== AVAILABLE DATA
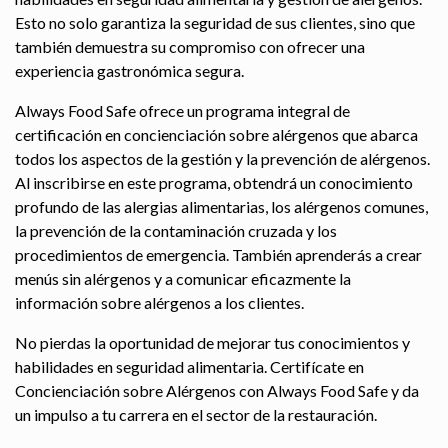
Esto no solo garantiza la seguridad de sus clientes, sino que
también demuestra su compromiso con ofrecer una
experiencia gastronómica segura.
Always Food Safe ofrece un programa integral de
certificación en concienciación sobre alérgenos que abarca
todos los aspectos de la gestión y la prevención de alérgenos.
Al inscribirse en este programa, obtendrá un conocimiento
profundo de las alergias alimentarias, los alérgenos comunes,
la prevención de la contaminación cruzada y los
procedimientos de emergencia. También aprenderás a crear
menús sin alérgenos y a comunicar eficazmente la
información sobre alérgenos a los clientes.
No pierdas la oportunidad de mejorar tus conocimientos y
habilidades en seguridad alimentaria. Certifícate en
Concienciación sobre Alérgenos con Always Food Safe y da
un impulso a tu carrera en el sector de la restauración.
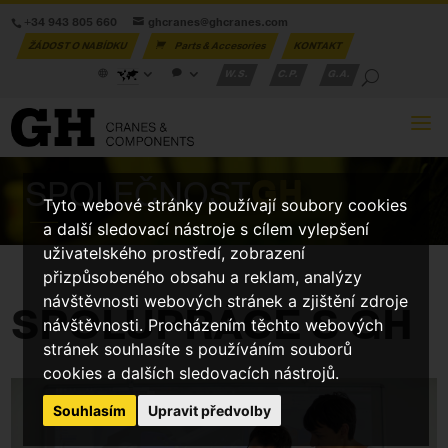
+34 943 805 660
ghcranes@ghcranes.com
ŽÁDOST O NABÍDKU
Parts & Accesories
KONTAKT
W.S.
C.P.
G.A.
SPOLEČNOST
GH
Tyto webové stránky používají soubory cookies
a další sledovací nástroje s cílem vylepšení
uživatelského prostředí, zobrazení
přizpůsobeného obsahu a reklam, analýzy
návštěvnosti webových stránek a zjištění zdroje
SPOLUPRÁCE S GH
návštěvnosti. Procházením těchto webových
stránek souhlasíte s používáním souborů
cookies a dalších sledovacích nástrojů.
Souhlasím
Upravit předvolby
====
> **REQUIRED WORK**
In the data above, which lines lie between the line with "ghcranes@ghcranes.com" and the line with "SPOLUPRÁCE S GH", inclusive? Print those lines exactly and nothing else.

> **RESPONSE TO THE EXERCISE**
ghcranes@ghcranes.com
ŽÁDOST O NABÍDKU
Parts & Accesories
KONTAKT
W.S.
C.P.
G.A.
SPOLEČNOST
GH
Tyto webové stránky používají soubory cookies
a další sledovací nástroje s cílem vylepšení
uživatelského prostředí, zobrazení
přizpůsobeného obsahu a reklam, analýzy
návštěvnosti webových stránek a zjištění zdroje
SPOLUPRÁCE S GH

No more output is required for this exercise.